Problem details = Copy every line of the listing that holds the string "registration".

========================================

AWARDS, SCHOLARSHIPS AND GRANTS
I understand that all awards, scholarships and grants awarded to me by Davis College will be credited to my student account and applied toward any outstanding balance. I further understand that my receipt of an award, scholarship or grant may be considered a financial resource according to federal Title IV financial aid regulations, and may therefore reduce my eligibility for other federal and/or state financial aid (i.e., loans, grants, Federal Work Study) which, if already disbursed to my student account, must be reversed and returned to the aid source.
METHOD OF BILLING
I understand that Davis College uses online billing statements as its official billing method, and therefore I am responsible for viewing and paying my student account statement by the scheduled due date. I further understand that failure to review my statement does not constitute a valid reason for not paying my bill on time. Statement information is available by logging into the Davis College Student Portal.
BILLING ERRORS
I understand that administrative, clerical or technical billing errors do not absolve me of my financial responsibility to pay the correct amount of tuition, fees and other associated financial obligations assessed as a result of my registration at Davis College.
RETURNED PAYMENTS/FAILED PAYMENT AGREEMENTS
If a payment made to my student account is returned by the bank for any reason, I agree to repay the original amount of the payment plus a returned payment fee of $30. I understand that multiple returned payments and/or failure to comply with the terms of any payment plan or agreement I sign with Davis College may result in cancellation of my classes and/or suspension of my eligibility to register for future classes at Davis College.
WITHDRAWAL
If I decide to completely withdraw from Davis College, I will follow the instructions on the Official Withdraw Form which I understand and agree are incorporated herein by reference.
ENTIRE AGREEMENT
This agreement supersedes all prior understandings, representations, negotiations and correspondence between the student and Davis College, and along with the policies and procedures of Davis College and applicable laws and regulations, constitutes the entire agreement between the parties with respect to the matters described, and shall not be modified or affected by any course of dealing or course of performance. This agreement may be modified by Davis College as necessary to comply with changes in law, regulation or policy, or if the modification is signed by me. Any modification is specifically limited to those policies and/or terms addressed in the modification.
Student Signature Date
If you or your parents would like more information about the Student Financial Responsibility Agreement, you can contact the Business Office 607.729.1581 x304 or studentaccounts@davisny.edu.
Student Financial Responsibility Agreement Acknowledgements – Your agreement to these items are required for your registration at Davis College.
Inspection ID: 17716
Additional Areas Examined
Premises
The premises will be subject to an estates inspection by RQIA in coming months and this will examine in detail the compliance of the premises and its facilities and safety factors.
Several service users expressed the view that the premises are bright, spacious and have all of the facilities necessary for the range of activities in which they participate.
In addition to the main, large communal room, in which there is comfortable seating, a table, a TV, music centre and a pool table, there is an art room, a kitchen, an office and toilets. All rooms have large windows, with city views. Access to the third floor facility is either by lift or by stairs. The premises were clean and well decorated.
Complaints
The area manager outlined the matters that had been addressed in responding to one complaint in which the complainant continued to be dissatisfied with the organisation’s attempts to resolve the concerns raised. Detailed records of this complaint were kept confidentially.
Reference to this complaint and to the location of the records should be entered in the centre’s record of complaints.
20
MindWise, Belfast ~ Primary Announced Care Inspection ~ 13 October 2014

========================================

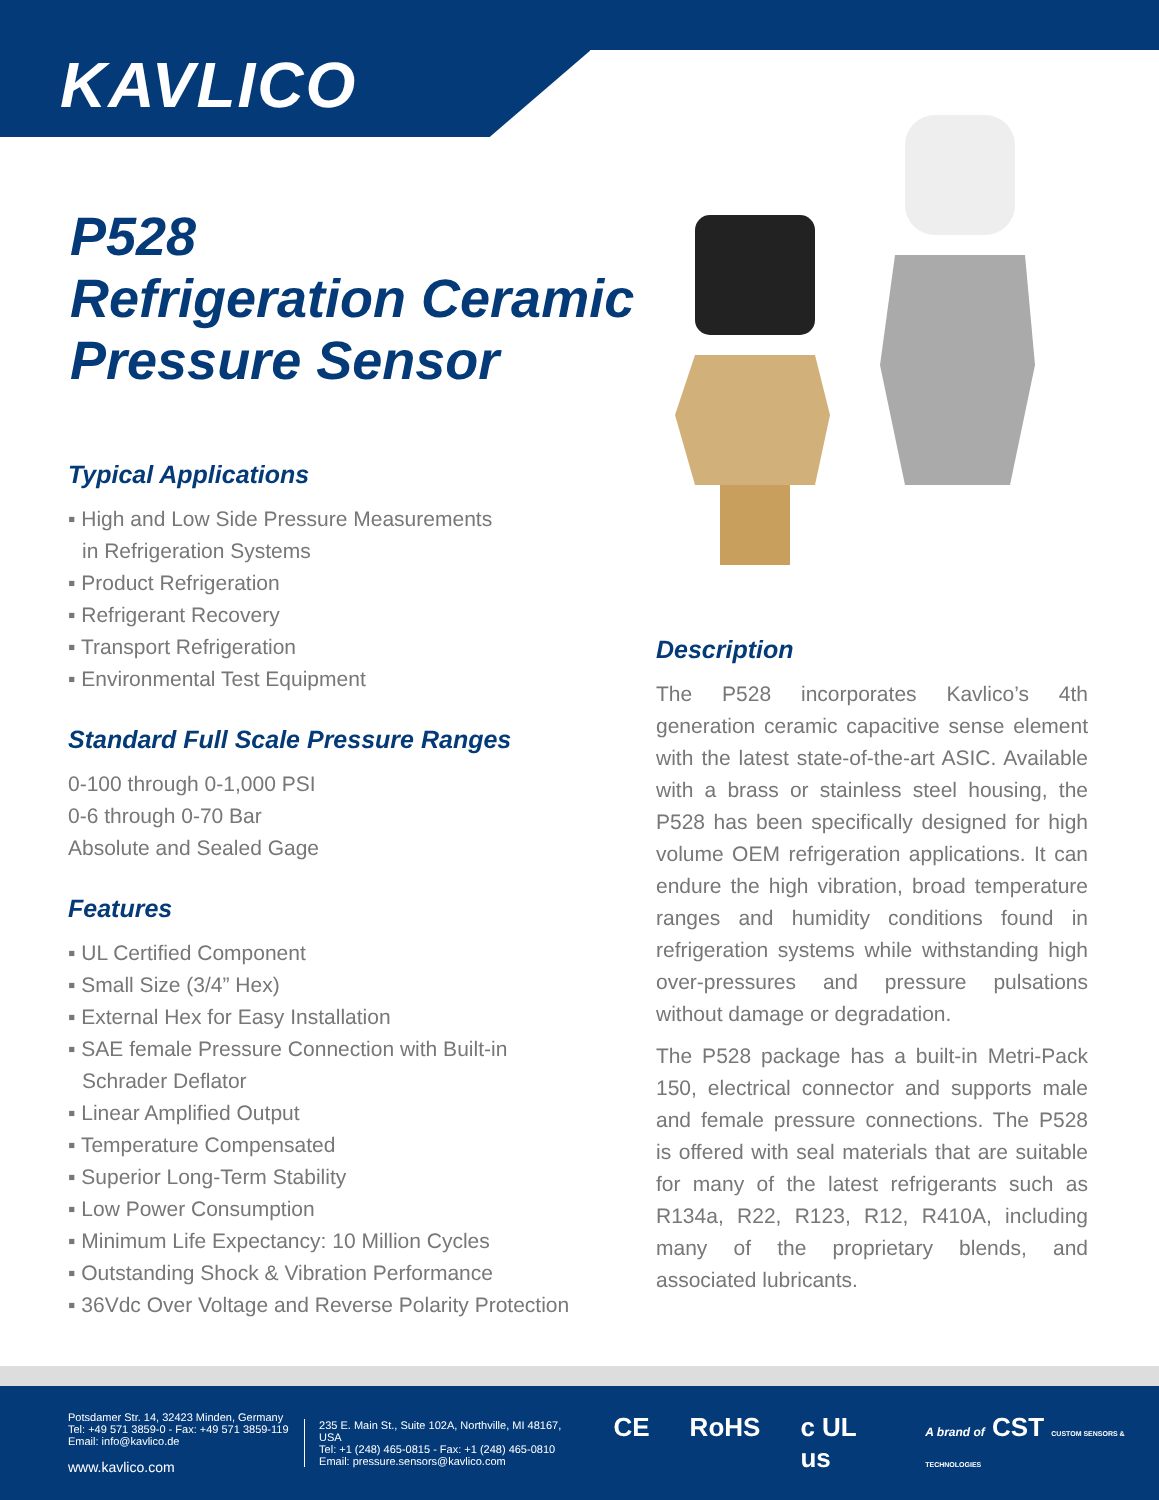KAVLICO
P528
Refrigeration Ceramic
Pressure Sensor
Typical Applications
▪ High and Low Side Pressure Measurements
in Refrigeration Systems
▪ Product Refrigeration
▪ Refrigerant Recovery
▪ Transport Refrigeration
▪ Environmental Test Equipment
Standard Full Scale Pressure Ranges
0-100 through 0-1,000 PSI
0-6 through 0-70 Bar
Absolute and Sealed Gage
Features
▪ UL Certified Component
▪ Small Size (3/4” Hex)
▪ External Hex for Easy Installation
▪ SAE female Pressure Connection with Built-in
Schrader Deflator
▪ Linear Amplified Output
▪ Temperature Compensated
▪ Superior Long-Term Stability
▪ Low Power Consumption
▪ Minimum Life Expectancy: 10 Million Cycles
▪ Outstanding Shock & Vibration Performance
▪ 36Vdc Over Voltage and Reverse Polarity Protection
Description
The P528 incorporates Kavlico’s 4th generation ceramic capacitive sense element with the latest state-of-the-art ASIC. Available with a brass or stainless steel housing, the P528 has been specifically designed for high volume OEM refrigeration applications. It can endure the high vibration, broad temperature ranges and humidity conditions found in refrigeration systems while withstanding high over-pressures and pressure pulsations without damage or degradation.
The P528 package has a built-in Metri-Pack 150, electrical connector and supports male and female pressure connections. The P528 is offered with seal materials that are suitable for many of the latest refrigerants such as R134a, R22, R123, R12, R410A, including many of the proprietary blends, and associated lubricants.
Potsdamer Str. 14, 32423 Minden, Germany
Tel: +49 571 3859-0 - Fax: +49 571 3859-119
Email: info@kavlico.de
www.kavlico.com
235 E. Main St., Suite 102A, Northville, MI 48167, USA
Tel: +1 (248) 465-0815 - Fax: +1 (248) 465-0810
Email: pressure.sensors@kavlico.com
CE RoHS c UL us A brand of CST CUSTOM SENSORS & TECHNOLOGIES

========================================

Answer below =
I understand that administrative, clerical or technical billing errors do not absolve me of my financial responsibility to pay the correct amount of tuition, fees and other associated financial obligations assessed as a result of my registration at Davis College.
Student Financial Responsibility Agreement Acknowledgements – Your agreement to these items are required for your registration at Davis College.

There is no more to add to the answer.